Прошка недоверчиво поглядел на него, потом сбычился в открытый дверной проем - бело впереди, незнакомо: он первый раз видел снег.
Если бы корму вдоволь, можно бы не резать такого молодого, только откуда они, корма-то, когда в этом году сушь все лето.
- Иди, не бойся, - сказал Федор.
Бычок вышел, понюхал снег, оглянулся на Федора и, весело взлягнув, пустился по двору, высоко вскидывая ноги и мотая головой. Радостно побежал, ошалело, дурачок, не знал, что последний раз бегает.
Федор выпустил во двор корову и двух овец, вычистил навоз и влез на полоскушу теребить сено. Корова осталась равнодушна к снегу, она была старая, материна. Мать летом померла и оставила ему и корову, и дом, и все, что было в доме. А овец с Катериной купили на свои трудовые. Овцы тоже не бегали, стояли рядом с коровой и ждали, когда он сбросит им сена. А Прошка, дурачок, все бегал, как собака. То к крыльцу подбежит, то к пряслу, снег понюхает, лизнет и опять во весь мах - воле радуется, жизни.

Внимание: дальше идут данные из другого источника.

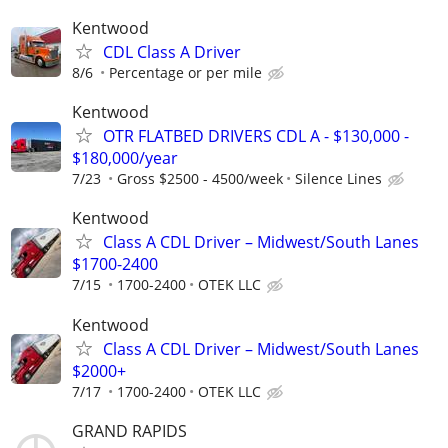
Kentwood
CDL Class A Driver
8/6
Percentage or per mile
Kentwood
OTR FLATBED DRIVERS CDL A - $130,000 -
$180,000/year
7/23
Gross $2500 - 4500/week
Silence Lines
Kentwood
Class A CDL Driver – Midwest/South Lanes
$1700-2400
7/15
1700-2400
OTEK LLC
Kentwood
Class A CDL Driver – Midwest/South Lanes
$2000+
7/17
1700-2400
OTEK LLC
GRAND RAPIDS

Федор сбросил вниз сено, - пахнет-то как, будто лето вернулось! - спустился по жерди сам (лестницу надо сделать, Катерина голову проела за лестницу), поманил Прошку. Бычок подбежал и озорно, играючи ткнул его лбом в живот. Как человек! У него и взгляд вон человечий.
- Прошка, хлеба хочешь? - Федор потрепал бычка за уши и вынул из полушубка горбушку. - На, лопай.
Из дома вышла с ведрами Катерина - будто ждала, когда он Прошку кормить станет, зараза, ничего не скроешь! - и, конечно, увидела сразу хлеб. Глядеть ей больше не на что.
- Федя, без пользы ведь, хлеб только пропадет.
- Много ты знаешь. Пользы нет, зато радость, приятность…
- Блаженный, вот блаженный на мою голову! Сейчас же иди за Митькой, хватит откладывать! - И загремела с ведрами к колодцу.
В кого она такая крикливая, громкая? Мать воды не замутит, отец смирный, а эта - как пожарная машина. И ведь толковая баба.
Федор скормил бычку хлеб и пошел за Митькой.
Уже светало, на столбах погасли лампочки под жестяными абажурами, - как в городе лампочки, светло живем! - по улице проехал на санях конюх Торгашов с собакой, проделывая зимний след. Тоже радуется первопутку и хлещет лошадь кнутом. Хлестать-то зачем? Лошадь тоже рада снегу - мягко ей после мерзлых кочек, хорошо. И собака вон радуется, взлаивает. Эта по дурости, на других глядя. Всю зиму на морозе дрожать придется, конюхов дом караулить.
Дружок Митька жил рядом, через улицу. Он тоже убирал у скотины и после завтрака собирался колоть дрова. Во дворе лежали толстенные обрезки комлей, которые он не одолел в теплое время.
- Прошку я решил все ж таки, - сказал Федор.
- Уничтожить? - осклабился Митька радостно. Выпивку почуял даровую и обрадовался.
- Нет, - сказал Федор. - Зарезать на мясо. Зачем добро уничтожать.
- Теперь понятно, - засмеялся Митька. - А я думал…
- Балбес, - сказал Федор. - Нечего зубы скалить, идем.
- Что так рано? Или в темноте хочешь покончить, Прошкиных глаз боишься?
- Не твое дело, собирайся.
- А я не желаю невинную кровь проливать, - выпендривался Митька. - Скотина ведь не машина, у ней душа есть и все такое прочее.
"Сволочь, - подумал Федор любовно. - Моими же словами тычет, паразит. Надо придушить нынче на сцене, когда нападать станет, Антанта проклятая".